Contrary to the prevailing view, imports are not a “leakage” of demand abroad. In the annual U.S. balance of payments, all transactions balance. The net outflow of dollars to purchase imports over exports are offset each year by a net inflow of foreign capital to purchase U.S. assets. This capital surplus stimulates the U.S. economy while boosting our productive capacity.
An examination of the past 30 years of U.S. economic performance offers no evidence that a rising level of imports or growing trade deficits have negatively affected the U.S. economy. In fact, since 1980, the U.S. economy has grown more than three times faster during periods when the trade deficit was expanding as a share of GDP compared to periods when it was contracting. Stock market appreciation, manufacturing output, and job growth were all significantly more robust during periods of expanding imports and trade deficits.
https://www.aei.org/publication/another-name-for-trade-deficit-is-capital-account-surplus-balance-of-payments-always-0/As a direct consequence of our current account deficits, the U.S. economy has been the beneficiary of more than $8 trillion worth of capital inflows from foreigners since 1980. Because the Balance of Payment accounts are based on double-entry bookkeeping, the annual current account and capital account have to net to zero, so that any current account (trade) deficit (surplus) is offset one-to-one by a capital account surplus (deficit) and the balance of payments therefore always nets out to (equals) zero. And that’s why it’s called the “balance” of payments, because once we account for trade flows and capital flows, everything balances, and there are no deficits or surpluses on a net basis.

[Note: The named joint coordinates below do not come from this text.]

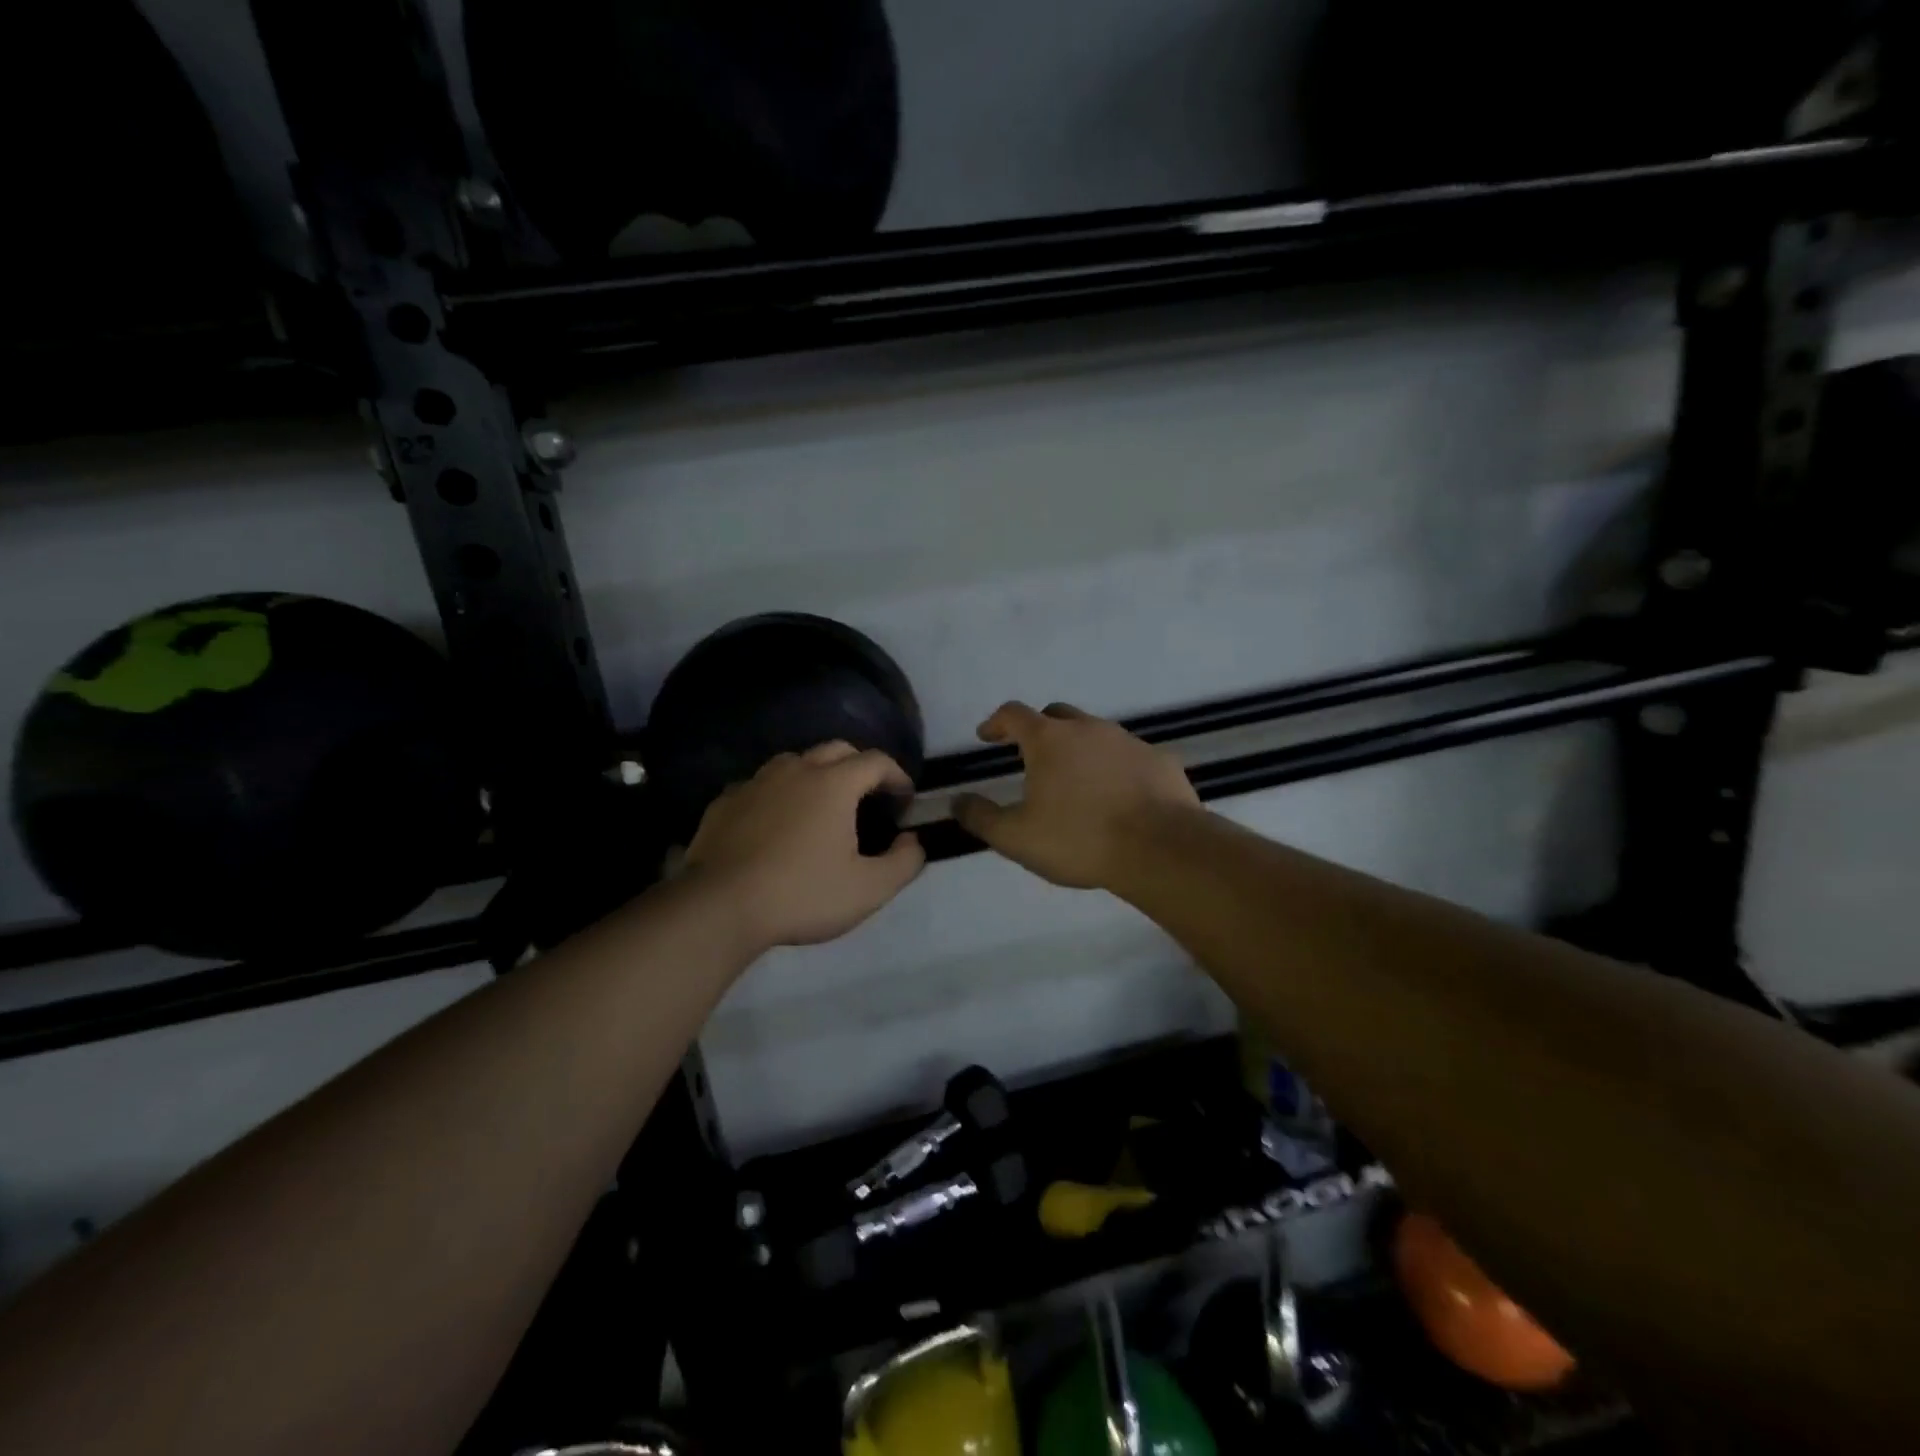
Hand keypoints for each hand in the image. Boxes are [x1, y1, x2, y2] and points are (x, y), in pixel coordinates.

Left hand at [683, 741, 925, 949]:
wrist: (719, 906)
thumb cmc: (802, 894)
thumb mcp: (868, 889)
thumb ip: (904, 863)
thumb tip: (913, 841)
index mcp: (834, 783)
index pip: (876, 761)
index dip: (897, 776)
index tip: (904, 799)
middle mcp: (795, 770)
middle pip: (836, 750)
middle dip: (859, 766)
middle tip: (868, 796)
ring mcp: (755, 782)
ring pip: (794, 762)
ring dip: (815, 775)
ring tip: (820, 806)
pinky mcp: (724, 802)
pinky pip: (760, 786)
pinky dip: (777, 795)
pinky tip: (775, 823)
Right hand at [953, 702, 1201, 889]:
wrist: (1160, 848)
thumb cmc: (1079, 839)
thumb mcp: (1016, 837)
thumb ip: (981, 817)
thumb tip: (957, 801)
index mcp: (1049, 740)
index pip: (1014, 714)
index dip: (996, 722)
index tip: (987, 736)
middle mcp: (1088, 728)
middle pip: (1056, 715)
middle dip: (1038, 729)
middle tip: (1031, 756)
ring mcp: (1128, 741)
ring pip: (1095, 733)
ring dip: (1079, 748)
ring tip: (1075, 780)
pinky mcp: (1159, 760)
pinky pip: (1128, 756)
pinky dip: (1114, 767)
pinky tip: (1117, 794)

if you want to decry the lack of manufacturing jobs available in the us, then blame robots, not china. china has very little to do with it. manufacturing output continues to increase in the us. that jobs don't keep up with the increase is a function of the increased output of workers, not trade policy:
http://conexus.cberdata.org/files/MfgReality.pdfwhat ultimately disappoints me is not that trump couldn't pass a macro final or whatever. i couldn't, and i can't pretend to understand how our economy works. but it really didn't take me that long to find a slew of experts in economics all saying "uh, you know current account deficits are actually fine, and if anything they only happen because our economy is so fucking rad to maxxxxxxxx." if there are economic experts out there who agree with trump's characterization of our economic relationship with china, i'm struggling to find them.
oh look another obnoxiously long gg post. neat.